One response to the 2008 financial crisis—popular among the bitcoin camp, in particular—has been to decentralize authority. That is, take power away from the elites and spread it among regular people who suffered the most and had the least recourse when the economy crashed. And it isn’t just crypto enthusiasts—you can make the case that the small-government, low-taxes Tea Party, which surfaced in the US in 2009, has similar DNA.
Another response to crisis has been to give even more power and responsibility to a centralized authority. Switzerland’s “sovereign money” referendum fits into this category. On Sunday (June 10), Swiss voters will decide whether to ditch the fractional-reserve banking system (pdf), in which banks create money as a byproduct of extending credit, lending out far more than they hold in deposits. The radical reform, called Vollgeld, would give the Swiss National Bank a monopoly over this power, and require commercial banks to lend only what they have on hand. (Read more about it here.)
If the referendum succeeds, it would cause convulsions for the country’s enormous banking sector and spark another Brexit- or Trump-like market panic if it happens. That said, some economic luminaries (paywall) think such a proposal would indeed make the panic-prone banking system more robust.
Switzerland’s sovereign money initiative would concentrate even more power into the Swiss National Bank—which, by the way, abhors the idea. The bank says money creation would be centralized at the institution, and the corresponding profits would end up there as well. This politicized, state-controlled credit system would hold sway over who should and shouldn’t receive loans across the economy.
The referendum is generally seen as a populist response to the previous financial crisis. Switzerland, notably, has had far fewer crises than most countries, according to IMF data. It has a low unemployment rate and the Swiss franc is a haven currency that is, if anything, too strong. There are some imbalances. The country’s housing market is showing signs of overheating and, in an effort to keep the currency from appreciating too much, the central bank’s balance sheet has grown to epic proportions.
It feels less revolutionary—maybe because I write so many bitcoin stories—but it’s arguable that centralization has been a bigger force following the financial crash than a push towards the stateless, decentralized power promoted by the crypto crowd. There are fewer banks than before, and they’re bigger and more profitable. Ordinary fiat bank deposits are growing. The US and Europe enacted sweeping regulatory overhauls that gave regulators more heft. The Swiss initiative, in fact, would give officials power that they don’t even want.
The future of finance on Quartz
The number of bank accounts in Nigeria and Mexico has fallen. In low- and middle-income countries, less than half of all people have an active account, according to the World Bank. Headline stats on the growth of financial inclusion often mask a large rise in inactive accounts.
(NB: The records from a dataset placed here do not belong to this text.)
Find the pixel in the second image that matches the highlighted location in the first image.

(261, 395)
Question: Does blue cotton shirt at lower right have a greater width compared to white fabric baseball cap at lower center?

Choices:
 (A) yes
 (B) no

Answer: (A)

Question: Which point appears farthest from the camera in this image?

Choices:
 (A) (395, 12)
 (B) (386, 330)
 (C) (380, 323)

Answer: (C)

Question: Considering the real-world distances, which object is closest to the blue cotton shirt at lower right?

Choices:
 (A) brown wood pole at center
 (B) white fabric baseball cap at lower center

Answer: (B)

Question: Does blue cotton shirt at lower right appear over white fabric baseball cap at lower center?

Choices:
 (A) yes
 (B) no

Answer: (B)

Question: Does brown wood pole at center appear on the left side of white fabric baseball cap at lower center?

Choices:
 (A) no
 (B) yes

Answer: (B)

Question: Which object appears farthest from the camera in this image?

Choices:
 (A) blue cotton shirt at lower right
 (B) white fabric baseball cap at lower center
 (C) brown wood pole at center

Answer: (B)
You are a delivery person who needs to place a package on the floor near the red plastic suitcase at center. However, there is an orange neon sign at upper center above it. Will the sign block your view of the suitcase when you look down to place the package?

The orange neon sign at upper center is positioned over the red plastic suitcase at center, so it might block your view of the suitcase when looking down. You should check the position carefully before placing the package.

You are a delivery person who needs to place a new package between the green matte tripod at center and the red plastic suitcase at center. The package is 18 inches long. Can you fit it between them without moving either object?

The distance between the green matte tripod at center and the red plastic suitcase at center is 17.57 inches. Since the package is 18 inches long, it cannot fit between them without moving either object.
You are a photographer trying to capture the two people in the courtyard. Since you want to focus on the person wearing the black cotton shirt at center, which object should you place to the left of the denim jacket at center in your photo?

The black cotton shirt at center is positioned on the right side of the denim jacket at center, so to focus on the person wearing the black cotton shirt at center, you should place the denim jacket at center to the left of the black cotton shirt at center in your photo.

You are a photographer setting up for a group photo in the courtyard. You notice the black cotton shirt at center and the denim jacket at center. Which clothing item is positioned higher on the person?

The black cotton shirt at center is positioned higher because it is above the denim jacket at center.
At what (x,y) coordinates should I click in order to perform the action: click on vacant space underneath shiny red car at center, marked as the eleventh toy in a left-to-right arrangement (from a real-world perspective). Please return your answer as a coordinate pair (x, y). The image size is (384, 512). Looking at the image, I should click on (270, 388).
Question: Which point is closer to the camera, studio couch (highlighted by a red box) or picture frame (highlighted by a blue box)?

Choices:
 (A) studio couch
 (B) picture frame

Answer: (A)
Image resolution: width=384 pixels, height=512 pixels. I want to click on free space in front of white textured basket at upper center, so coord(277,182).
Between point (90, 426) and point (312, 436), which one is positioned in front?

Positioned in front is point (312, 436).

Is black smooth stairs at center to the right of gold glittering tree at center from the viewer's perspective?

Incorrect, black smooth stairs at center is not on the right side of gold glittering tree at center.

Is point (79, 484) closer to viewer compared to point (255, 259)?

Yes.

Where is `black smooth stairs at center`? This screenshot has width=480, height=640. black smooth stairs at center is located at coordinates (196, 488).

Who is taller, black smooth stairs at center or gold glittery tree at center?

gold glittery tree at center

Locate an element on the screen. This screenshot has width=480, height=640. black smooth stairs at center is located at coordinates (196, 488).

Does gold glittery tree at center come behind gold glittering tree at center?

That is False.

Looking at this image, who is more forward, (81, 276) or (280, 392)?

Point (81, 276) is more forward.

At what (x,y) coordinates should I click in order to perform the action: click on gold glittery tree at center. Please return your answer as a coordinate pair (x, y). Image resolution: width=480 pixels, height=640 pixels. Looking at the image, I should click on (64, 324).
A London asset manager has started a doomsday fund. After years of heavy monetary stimulus, Algebris Investments thinks global economies have become vulnerable to a shock. Geopolitical flareups and debt defaults are among the things that could go wrong, and the money manager’s tail-risk fund stands to profit when they do.
China suddenly has nice things to say about blockchain. China Central Television, the government-controlled broadcaster, used to blast crypto projects. Now, it promotes blockchain with Chinese characteristics.
Germany’s biggest bank is worth the same as a medium-sized regional US lender. Deutsche Bank’s market capitalization falls between Chicago-based Northern Trust and Fifth Third, which has its headquarters in Cincinnati. Yet its assets are 12 times bigger.
The most valuable banknote in circulation is worth about as much as a bitcoin. That bill is Brunei’s B$10,000 note, which is worth about $7,500, roughly the same as bitcoin. Brunei’s ruler is among the few remaining absolute monarchs and one of the longest reigning.
The future of finance elsewhere
Ant Financial raised a whopping $14 billion. The Alibaba affiliate exceeded the $10 billion targeted earlier, achieving the largest private fundraising round ever. International investors including The Carlyle Group bought the dollar-denominated tranche. Ant says it’s investing in blockchain, artificial intelligence, security, and the Internet of Things.
Adyen could be valued at more than $8 billion when it goes public. The Dutch payment firm’s technology is used by the likes of Netflix and Facebook. It generated revenue of €218 million ($257 million) last year, up 38%. Crypto is supposedly the future of money, but regular old fiat payment processors still handle all the transactions.
Fortune says blockchain consortium R3 is floundering. R3 disputed claims that it missed revenue targets and is running low on money. It has been 10 years since Satoshi Nakamoto’s white paper was published; people are anxious to see viable projects that provide more than an opportunity to gamble.
In crypto’s Wild West, the CFTC is Wyatt Earp. Commissioner Rostin Behnam said crypto will proliferate in every part of the world: “Perhaps we are witnessing a modern miracle.” Is the US commodities regulator crypto’s biggest cheerleader?
Coinbase says it’s on track to operate a regulated broker-dealer. If approved, the crypto exchange would be able to offer blockchain-based securities under the oversight of US watchdogs. This contrasts with the regulatory arbitrage waged by the likes of Binance in Malta.